ロッソが暗視装置で誘導しオーウェンはドアがドアを開け、皆は部屋に突入します。
暗視装置で見るとオーウェンの顔がめっちゃ怖いです。

隠し部屋でライトを点けると辺りには実験器具のようなものがあり、更に奥に部屋がありました。
ここで再び暗視装置の出番となり、辺りを調べてみると四角い井戸のような物が見えます。
チーフは井戸を調べますが、中から出てきた手に引き摺りこまれてしまい、ロッソが再びライトを点けるとチーフも井戸も消えています。
再び暗視装置にするとカメラの前にメデイロスらしき女が現れ、ハンマーで殴りつけてきます。
貞子かよって思いましたが、この辺のシーンはなかなか緊迫感がありますね。

ロッソは無事でしたが、カメラを落としてしまい手さぐりで周囲を探ります。
メデイロスはその間に再びハンマーを拾い上げていました。
ロッソはなんとかカメラを拾い、オーウェンは必死でメデイロスの血液を採取しようとします。
アンヘラはメデイロスもこちらが見えないので、声を出さないように皆に指示します。
成程、メデイロスは周囲をハンマーで叩きながら皆を探しているようです。

その時、オーウェンの無線の呼び出しがかかってしまい彼はメデイロスに襲われます。
オーウェンは押さえ込まれながらも血液を採取しようと奮闘します。
アンヘラがショットガンを構えて叫んだので、メデイロスはそちらに気を取られ、アンヘラに掴みかかります。
というかロッソは何してるんでしょうか?唯一見える人だからこいつが何とかしろと思うのですが。
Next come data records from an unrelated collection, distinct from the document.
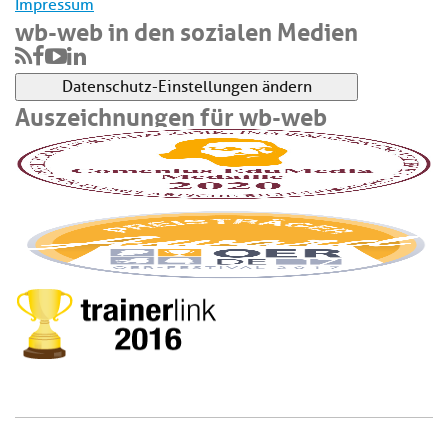
Impressum
wb-web in den sozialen Medien
Datenschutz-Einstellungen ändern
Auszeichnungen für wb-web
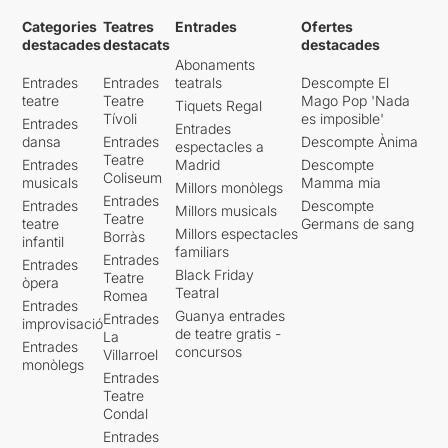
Categories
Teatres
Entrades
Ofertes
destacades
destacats
destacades
Abonaments
Entrades
Entrades
teatrals
Descompte El
teatre
Teatre
Mago Pop 'Nada
Tiquets Regal
Tívoli
es imposible'
Entrades
Entrades
dansa
Entrades
Descompte Ànima
espectacles a
Teatre
Entrades
Madrid
Descompte
Coliseum
musicals
Mamma mia
Millors monòlegs
Entrades
Entrades
Descompte
Millors musicals
Teatre
teatre
Germans de sang
Millors espectacles
Borràs
infantil
familiars
Entrades
Entrades
Black Friday
Teatre
òpera
Teatral
Romea
Entrades
Guanya entrades
Entrades
improvisació
de teatre gratis -
La
Entrades
concursos
Villarroel
monòlegs
Entrades
Teatre
Condal
Entrades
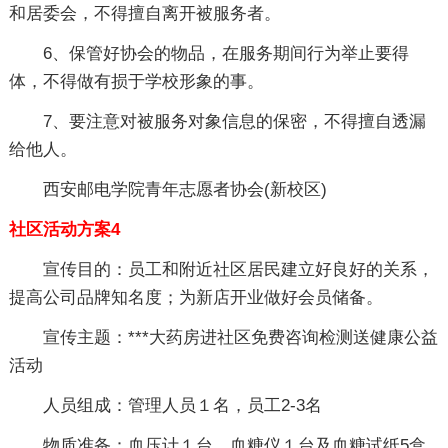
和居委会，不得擅自离开被服务者。
6、保管好协会的物品，在服务期间行为举止要得
体，不得做有损于学校形象的事。
7、要注意对被服务对象信息的保密，不得擅自透漏
给他人。
西安邮电学院青年志愿者协会(新校区)
社区活动方案4
宣传目的
：员工和附近社区居民建立好良好的关系，
提高公司品牌知名度；为新店开业做好会员储备。
宣传主题
：***大药房进社区免费咨询检测送健康公益
活动
人员组成：管理人员１名，员工2-3名
物质准备
：血压计１台、血糖仪１台及血糖试纸5盒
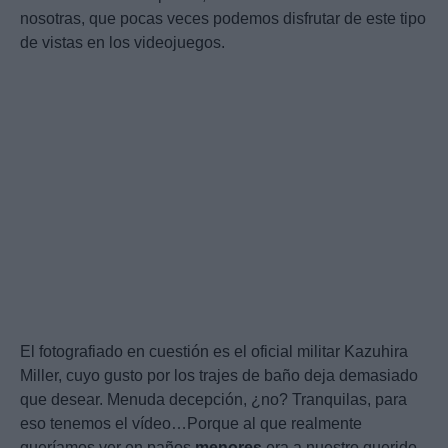
nosotras, que pocas veces podemos disfrutar de este tipo
de vistas en los videojuegos.
El fotografiado en cuestión es el oficial militar Kazuhira
Miller, cuyo gusto por los trajes de baño deja demasiado
que desear. Menuda decepción, ¿no? Tranquilas, para
eso tenemos el vídeo…Porque al que realmente
queríamos ver en paños
menores
era a nuestro querido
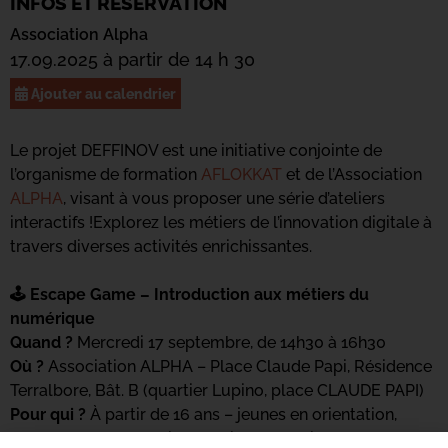
INFOS ET RÉSERVATION
Association Alpha
17.09.2025 à partir de 14 h 30
Ajouter au calendrier
Le projet DEFFINOV est une initiative conjointe de
l’organisme de formation
AFLOKKAT
et de l’Association
ALPHA
, visant à vous proposer une série d’ateliers
interactifs !
Explorez les métiers de l’innovation digitale à
travers diverses activités enrichissantes.
🕹️ Escape Game – Introduction aux métiers du
numérique
Quand ?
Mercredi 17 septembre, de 14h30 à 16h30
Où ?
Association ALPHA – Place Claude Papi, Résidence
Terralbore, Bât. B (quartier Lupino, place CLAUDE PAPI)
Pour qui ?
À partir de 16 ans – jeunes en orientation,
adultes en reconversion, ou simples curieux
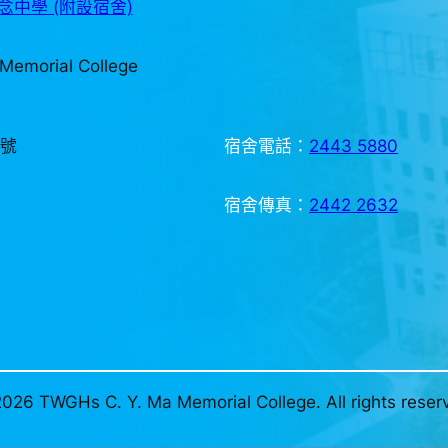
中學 (附設宿舍)
Memorial College
3號
宿舍電話：
2443 5880
宿舍傳真：
2442 2632
026 TWGHs C. Y. Ma Memorial College. All rights reser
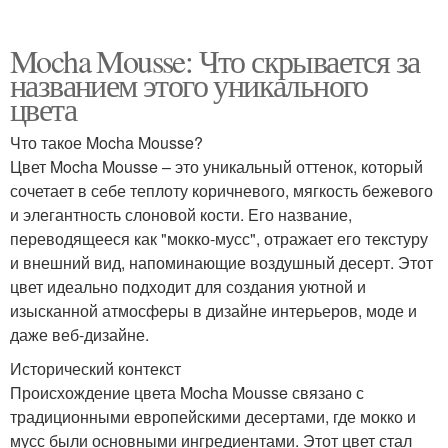
Mocha Mousse: Что скрывается за
названием этого уникального
цвета
Что такое Mocha Mousse?
Цвет Mocha Mousse – это уникальный оттенок, который
сочетает в себе теплоту коричневого, мягкость бежевого
и элегантность слоновой кости. Его название,
переводящееся как "мокко-мусс", отражает его текстуру
и внешний вид, напоминающие воздушный десерт. Этот
цвет идеально подходит для создания уютной и
изысканной атмосферы в дизайне интерьеров, моде и
даже веб-дизайне.
Исторический контекст
Происхождение цвета Mocha Mousse связано с
традиционными европейскими десертами, где мокко и
мусс были основными ингредиентами. Этот цвет стал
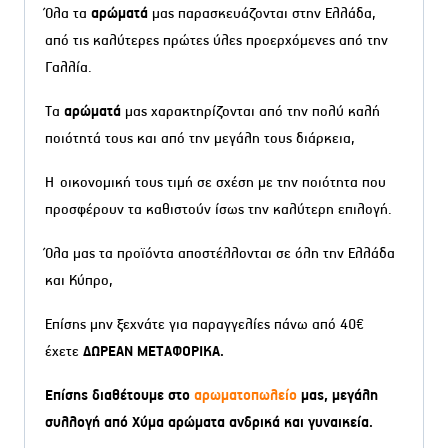
Όλα τα
αρώματά
μας παρασκευάζονται στην Ελλάδα,
από τις καλύτερες πρώτες ύλες προερχόμενες από την
Γαλλία.
Τα
αρώματά
μας χαρακτηρίζονται από την πολύ καλή
ποιότητά τους και από την μεγάλη τους διάρκεια,
Η οικονομική τους τιμή σε σχέση με την ποιότητα που
προσφέρουν τα καθιστούν ίσως την καλύτερη επιλογή.
Όλα μας τα προϊόντα αποστέλλονται σε όλη την Ελλάδα
και Κύπρο,
Επίσης μην ξεχνάτε για παραγγελίες πάνω από 40€
έχετε
ΔΩΡΕΑΝ ΜΕΤΑΦΟΡΙΚΑ.
Επίσης διαθέτουμε στο
αρωματοπωλείο
μας, μεγάλη
συλλογή από Χύμα αρώματα ανδρικά και γυναικεία.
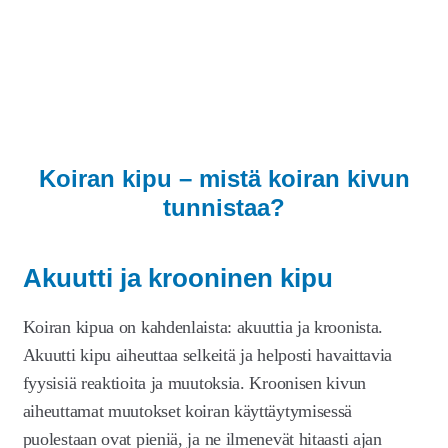
Koiran kipu – mistä koiran kivun
tunnistaa?
Akuutti ja krooninen kipu
Koiran kipua on kahdenlaista: akuuttia ja kroonista.
Akuutti kipu aiheuttaa selkeitä ja helposti havaittavia
fyysisiä reaktioita ja muutoksia. Kroonisen kivun
aiheuttamat muutokset koiran käyttäytymisessä
puolestaan ovat pieniä, ja ne ilmenevät hitaasti ajan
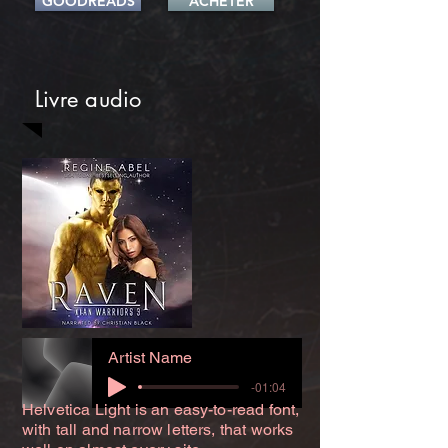
GOODREADS
ACHETER
Livre audio
Artist Name
-01:04
Helvetica Light is an easy-to-read font,
with tall and narrow letters, that works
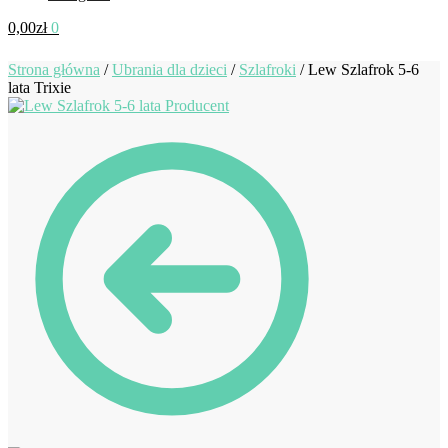
0,00
zł
0
Strona główna
/
Ubrania dla dzieci
/
Szlafroki
/
Lew Szlafrok 5-6
lata Trixie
アンヘラは至近距離でショットガンを発砲し、メデイロスを射殺してしまいました。
オーウェンはメデイロスの場所を知りたがりますが、アンヘラは拒否して脱出することにします。
というか死体から採るのではダメなんでしょうか?危険は去ったので採取しては?

ロッソから声紋認証の話を聞いたアンヘラはオーウェンに脱出許可しろと殴る蹴るの暴行をし始めます。
オーウェンは強情でアンヘラの暴力に屈せず銃を突き付けられも断固拒否します。
アンヘラはダメだと意見するロッソを射殺してしまいます。

悪魔はアンヘラに乗り移ったようで、倒れたオーウェンに馬乗りになり許可を出すよう迫ります。
オーウェンが屈しないので、彼女は彼の首を折って殺害します。
そしてオーウェンの声で任務完了を告げ、生存者の女性が一名いることと自分は感染したので残ると告げます。
オペレータの女性はなぜその女性が生き残ったのか?尋ねます。
アンヘラはニヤリと笑いました。

前回、アンヘラが引き摺られていくシーンが流れます。
実はあの後、彼女はメデイロスに捕まり、口移しに寄生虫のような物を体内に流し込まれていたのでした。

エンドロールで終了です。

なんとなく殴る蹴るの暴行が常軌を逸していたのでおかしいと思ったのですが、そういうことだったようです。
続編作る気バリバリの終わり方でちょっと引きますね。
これが四作目に繋がりますが、私は四作目はあまり面白いと思いませんでした。